Il vit les bourreaux traîner la robe blanche sur l'escalier. Il vit cette forme tourmentée se cambrer pour la résistance, puis soudain, au milieu de ses horribles cris, la pauvre femme perdit l'équilibre et tomba sur la bascule.

Hoffmann l'entendit crier: «Grâce, monsieur le bourreau, encore une minute, monsieur le bourreau....» Et ce fut tout, le couteau tomba, lançant un éclair fauve.

Hoffmann s'en alla rouler dans le fossé qui borde la place.

C'était un beau tableau pour un artiste qui venait en France chercher des impressions et des idées.

Dieu venait de lui montrer le trop cruel châtiment de celle qui avait contribué à perdre la monarchie.

Cette lâche mort de la Du Barry lui parut l'absolution de la pauvre femme.
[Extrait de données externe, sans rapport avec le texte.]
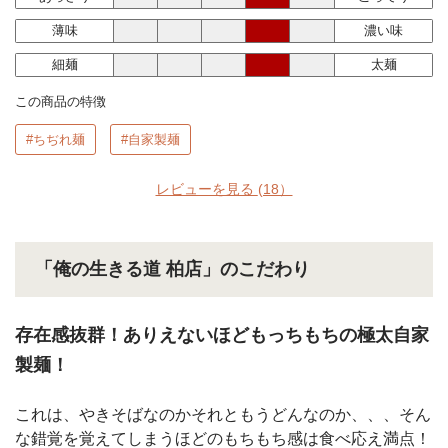
薄味
濃い味
細麺
太麺
この商品の特徴
#ちぢれ麺
#自家製麺
レビューを見る
(18）
「俺の生きる道 柏店」のこだわり
存在感抜群！ありえないほどもっちもちの極太自家
製麺！
これは、やきそばなのかそれともうどんなのか、、、そん
な錯覚を覚えてしまうほどのもちもち感は食べ応え満点！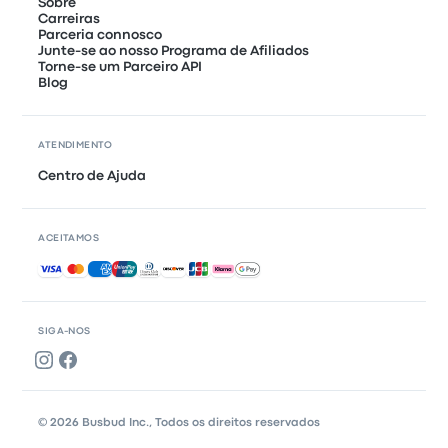
Sobre
Carreiras
Parceria connosco
Junte-se ao nosso Programa de Afiliados
Torne-se um Parceiro API
Blog
ATENDIMENTO
Centro de Ajuda
ACEITAMOS
Pagamentos aceites
SIGA-NOS
© 2026 Busbud Inc., Todos os direitos reservados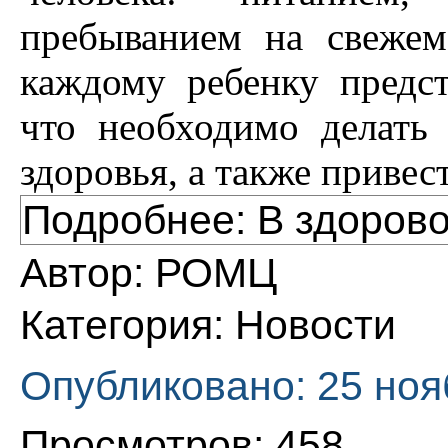
пребыванием на свежем
каждому ребенку предст
что необходимо делать 
здоровья, а также привес
Подробнее: В здоров
Автор:
РОМЦ
Категория:
Новости
Опубликовано: 25 ноя
Просмотров: 458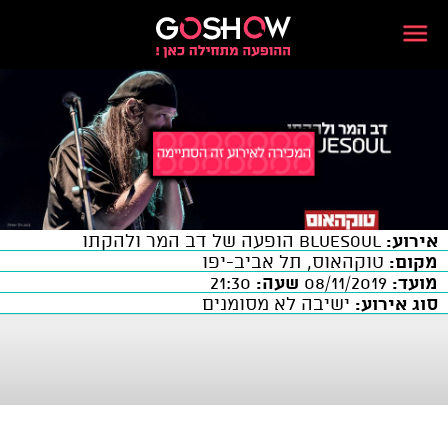
אירוע:
BlueSoUl הופעה של דב המר ולהקתו
מקום:
טוקהאוס, תל אביב-יפו
מועד:
08/11/2019
שעה:
21:30
סוג אירוע:
ישיבה לא מסומנים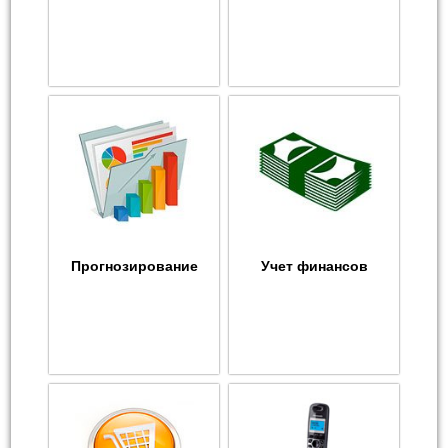
Прогнозирование
Учет финансов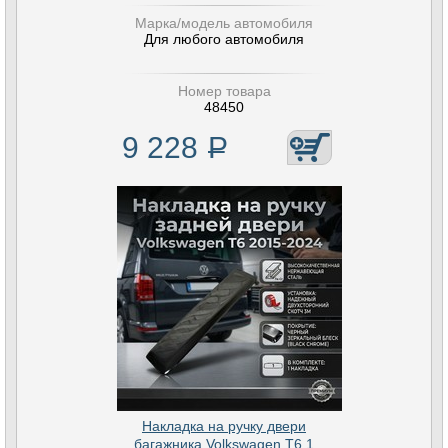
Марка/модель автомобиля
Для любого автомобиля
Номер товара
48450
9 228
Р
Накладка на ручку двери
багажника Volkswagen T6.1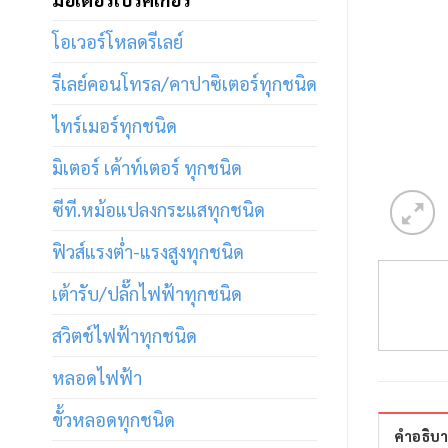
โอเวอร์โหลดรีเลย์
รีเลย์คอนโทรล/คาปาซิเตอร์ทุกชนิด
ไทร์เมอร์ทุกชนิด
มิเตอร์ เค้าท์เตอร์ ทุกชนิด
ซีที.หม้อแปลงกระแสทุกชนิด
ฟิวส์แรงต่ำ-แรงสูงทุกชนิด
เต้ารับ/ปลั๊กไฟฟ้าทุกชนิด
สวิตช์ไฟฟ้าทุกชนิด
หลอดไฟฟ้า
ขั้วหลอดทุกชนิด
คำอธิบ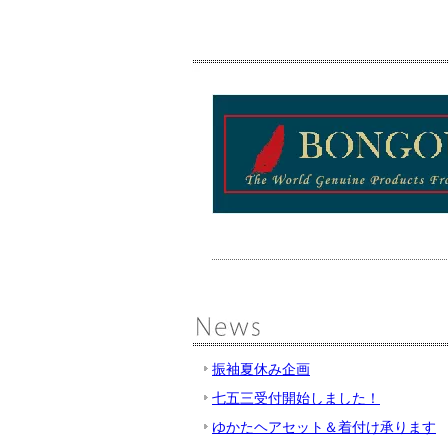
振袖夏休み企画
七五三受付開始しました！
ゆかたヘアセット＆着付け承ります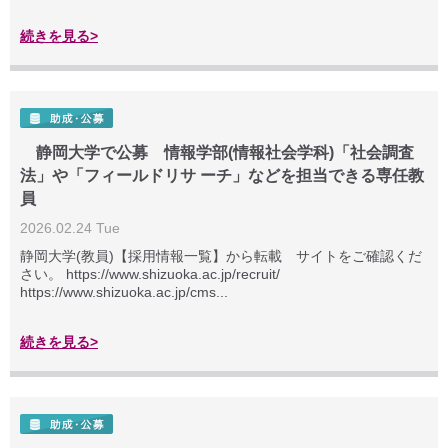
続きを見る>
静岡大学で公募 情報学部(情報社会学科)「社会調査
法」や「フィールドリサ ーチ」などを担当できる専任教
員
2026.02.24 Tue
静岡大学(教員)【採用情報一覧】から転載 サイトをご確認くだ
さい。 https://www.shizuoka.ac.jp/recruit/
https://www.shizuoka.ac.jp/cms...
続きを見る>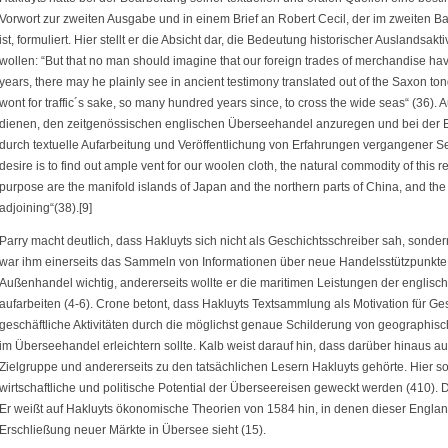
Vorwort zur zweiten Ausgabe und in einem Brief an Robert Cecil, der im zweiten 
ist, formuliert. Hier stellt er die Absicht dar, die Bedeutung historischer Auslandsa
wollen: “But that no man should imagine that our foreign trades of merchandise h
years, there may he plainly see in ancient testimony translated out of the Saxon t
wont for traffic´s sake, so many hundred years since, to cross the wide seas“ (36)
dienen, den zeitgenössischen englischen Überseehandel anzuregen und bei der 
durch textuelle Aufarbeitung und Veröffentlichung von Erfahrungen vergangener Se
desire is to find out ample vent for our woolen cloth, the natural commodity of this real
purpose are the manifold islands of Japan and the northern parts of China, and the 
adjoining“(38).[9]
Parry macht deutlich, dass Hakluyts sich nicht als Geschichtsschreiber sah, sond
war ihm einerseits das Sammeln von Informationen über neue Handelsstützpunkte 
Außenhandel wichtig, andererseits wollte er die maritimen Leistungen der englisc
aufarbeiten (4-6). Crone betont, dass Hakluyts Textsammlung als Motivation für G
geschäftliche Aktivitäten durch die möglichst genaue Schilderung von geographi
im Überseehandel erleichtern sollte. Kalb weist darauf hin, dass darüber hinaus au
Zielgruppe und andererseits zu den tatsächlichen Lesern Hakluyts gehörte. Hier sol
wirtschaftliche und politische Potential der Überseereisen geweckt werden (410). 
Er weißt auf Hakluyts ökonomische Theorien von 1584 hin, in denen dieser England
Erschließung neuer Märkte in Übersee sieht (15).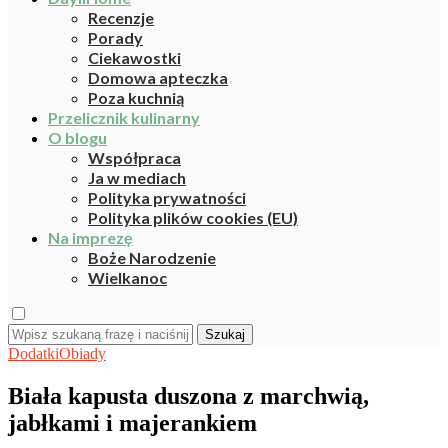
Recenzje
Porady
Ciekawostki
Domowa apteczka
Poza kuchnią
Przelicznik kulinarny
O blogu
Współpraca
Ja w mediach
Polityka prywatności
Polityka plików cookies (EU)
Na imprezę
Boże Narodzenie
Wielkanoc
Szukaj
Dodatki
Obiady
Biała kapusta duszona z marchwią,
jabłkami i majerankiem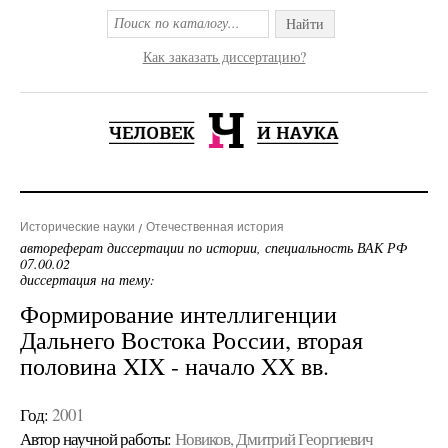
Найти
Как заказать диссертацию?
Исторические науки
Отечественная история
автореферат диссертации по истории, специальность ВАК РФ
07.00.02
диссертация на тему:
Формирование интеллигенции
Дальнего Востока России, вторая
половина XIX - начало XX вв.
Год:
2001
Автор научной работы:
Новиков, Дмитрий Георгиевич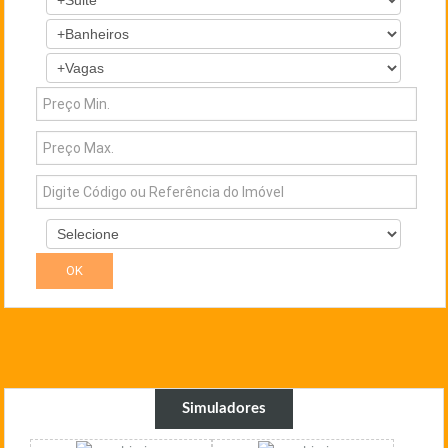
Simuladores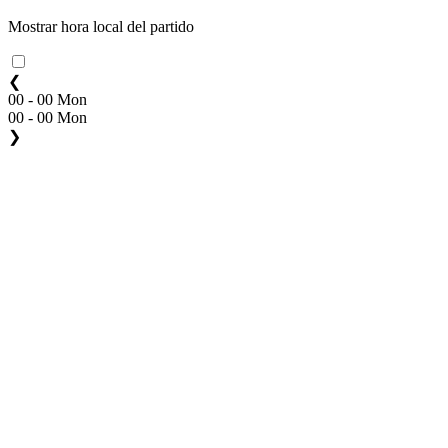
Mostrar hora local del partido
❮
00 - 00 Mon
00 - 00 Mon
❯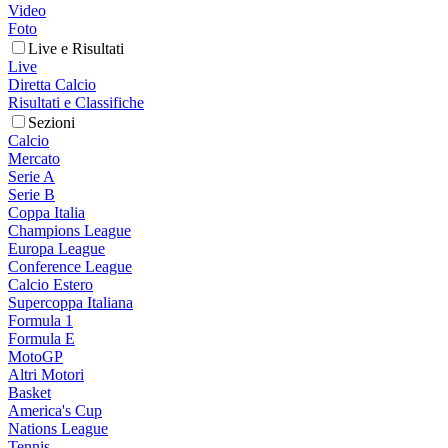
Video
Foto
Live e Risultati
Live
Diretta Calcio
Risultati e Classifiche
Sezioni
Calcio
Mercato
Serie A
Serie B
Coppa Italia
Champions League
Europa League
Conference League
Calcio Estero
Supercoppa Italiana
Formula 1
Formula E
MotoGP
Altri Motori
Basket
America's Cup
Nations League
Tennis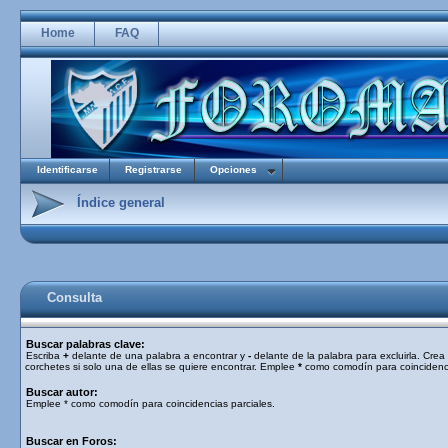
Home
FAQ
Identificarse
Registrarse
Opciones
Índice general
Consulta
Buscar palabras clave:
Escriba
+
delante de una palabra a encontrar y
-
delante de la palabra para excluirla. Cre
corchetes si solo una de ellas se quiere encontrar. Emplee
*
como comodín para coincidenci
Buscar autor:
Emplee * como comodín para coincidencias parciales.
Buscar en Foros: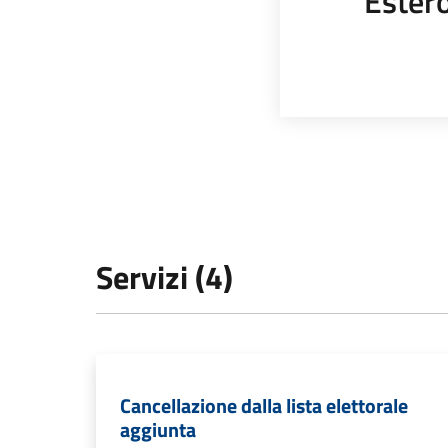
Ester
Servizi (4)
Cancellazione dalla lista elettorale
aggiunta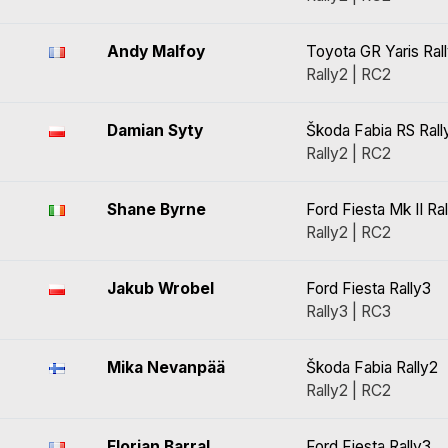
Andy Malfoy
Toyota GR Yaris Ral
Rally2 | RC2
Damian Syty
Škoda Fabia RS Rall
Rally2 | RC2
Shane Byrne
Ford Fiesta Mk II Ra
Rally2 | RC2
Jakub Wrobel
Ford Fiesta Rally3
Rally3 | RC3
Mika Nevanpää
Škoda Fabia Rally2
Rally2 | RC2
Florian Barral
Ford Fiesta Rally3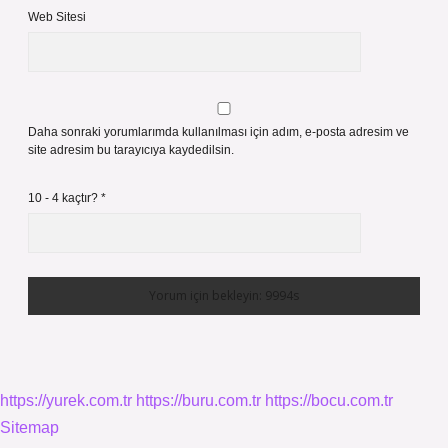
Web Sitesi
Daha sonraki yorumlarımda kullanılması için adım, e-posta adresim ve
site adresim bu tarayıcıya kaydedilsin.
10 - 4 kaçtır?
*
https://yurek.com.tr
https://buru.com.tr
https://bocu.com.tr
Sitemap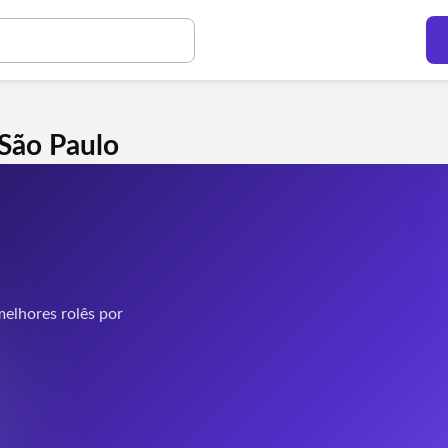
 São Paulo
elhores rolês por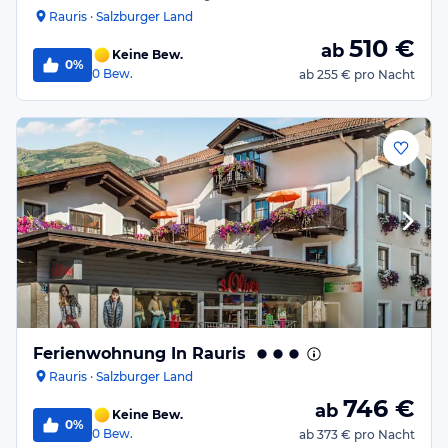
Rauris · Salzburger Land
510
€
ab
Keine Bew.
0%
0
Bew.
ab
255 €
pro Nacht
Ferienwohnung In Rauris
Rauris · Salzburger Land
746
€
ab
Keine Bew.
0%
0
Bew.
ab
373 €
pro Nacht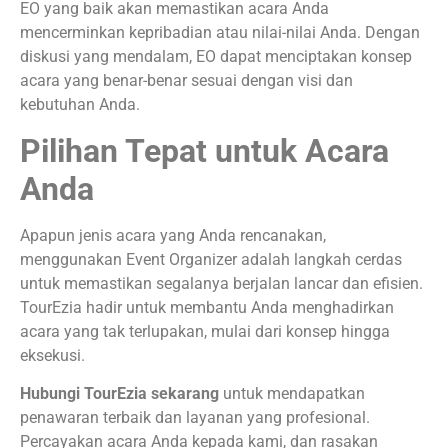
EO yang baik akan memastikan acara Anda
mencerminkan kepribadian atau nilai-nilai Anda. Dengan
diskusi yang mendalam, EO dapat menciptakan konsep
acara yang benar-benar sesuai dengan visi dan
kebutuhan Anda.
Pilihan Tepat untuk Acara
Anda
Apapun jenis acara yang Anda rencanakan,
menggunakan Event Organizer adalah langkah cerdas
untuk memastikan segalanya berjalan lancar dan efisien.
TourEzia hadir untuk membantu Anda menghadirkan
acara yang tak terlupakan, mulai dari konsep hingga
eksekusi.
Hubungi TourEzia sekarang
untuk mendapatkan
penawaran terbaik dan layanan yang profesional.
Percayakan acara Anda kepada kami, dan rasakan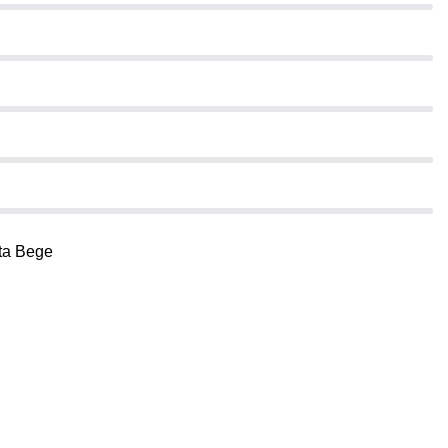
ta Bege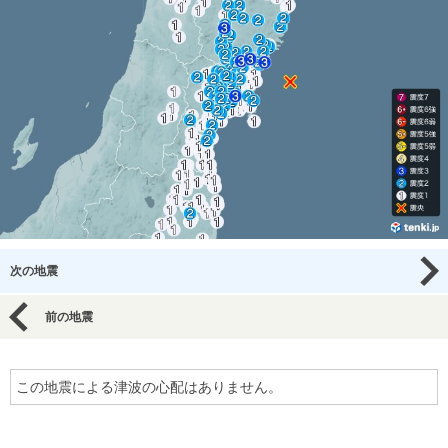
次の地震
前の地震
この地震による津波の心配はありません。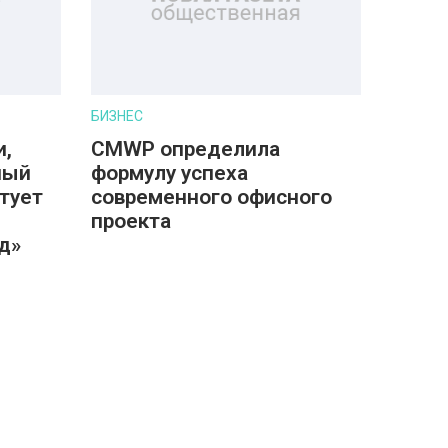
БИЗНЕС
и,
CMWP определила
ный
формулу успеха
ртует
современного офисного
проекта
д»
Elle n'avait donc jamais eu d'orgueil, puisqu'elle ne savait même pas mourir! Savoir mourir, hélas! en ce temps-là ce fut la vertu suprême de ceux qui n'avaient jamais connu le vice.

Hoffmann réfléchit ce jour-là que, s'il était venu en France pour voir des choses extraordinaires, son voyage n'était pas manqué.

Alors, un peu consolé par la philosophie de l'histoire:

«Il reste le théâtre, se dit-il, allons au théâtre. Je sais bien qu'après l'actrice que je viens de voir, celles de l'Opéra ou de la tragédie ne me feront pas d'effet, mais je serai indulgent. Il ne faut pas trop demander à des femmes qui ne meurent que pour rire.